Challenge: find the first value where two functions differ

[Steve D'Aprano]

On Sat, 5 Aug 2017 01:44 am, Chris Angelico wrote:

> Hmm. Thinking aloud a bit here. We know that isqrt_float(n) is not
> technically *exact* for any n that is not a square. 

I got bogged down in answering that misapprehension, but it may not actually
have mattered. You then said:


> So what I'd do is 
> assume that for (n*n+1) to (n+1)*(n+1)-1, it's going to return the
> same value. I would then probe every perfect square, and the values
> one above and one below it. Now, that's still probably too many to
> check, but it's going to be a lot faster; for starters, we don't
> actually need to use isqrt_newton to compare against it.

That's interesting. I think I need to think more about that when it's not stupid
o'clock in the morning, because although I'm not sure your logic is sound I
can't deny that you've hit on a *huge* improvement in the upper bound. You
have:

> That gave me this result almost instantaneously:
> 
> 4503599761588224
> 
> which has been rounded up instead of down.

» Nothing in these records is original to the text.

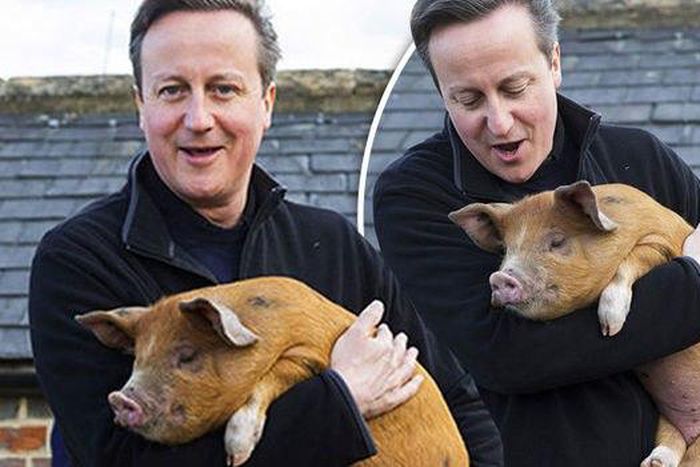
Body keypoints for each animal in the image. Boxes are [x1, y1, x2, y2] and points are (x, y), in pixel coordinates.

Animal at [75, 275, 470, 466]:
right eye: (137, 359)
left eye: (186, 355)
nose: (120, 398)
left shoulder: (308, 354)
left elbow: (269, 380)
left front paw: (236, 457)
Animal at [449, 181, 700, 467]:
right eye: (507, 249)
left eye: (557, 241)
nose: (500, 278)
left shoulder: (661, 242)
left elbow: (632, 261)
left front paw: (610, 329)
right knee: (672, 437)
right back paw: (654, 462)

I don't know if that counts
> as sufficiently wrong?

It certainly does!

>>>> isqrt_float(4503599761588224)
> 67108865
>>>> isqrt_newton(4503599761588224)
> 67108864


After running a random search for something like 18 hours, I managed to get the
bound down to 9008783381281320. Ian managed to pick 9007199326062755 (perhaps
by luck?). But you beat us both, handsomely.




-- 
Steve
“Cheer up,” they said, “things could be worse.” So I cheered up, and sure
enough, things got worse.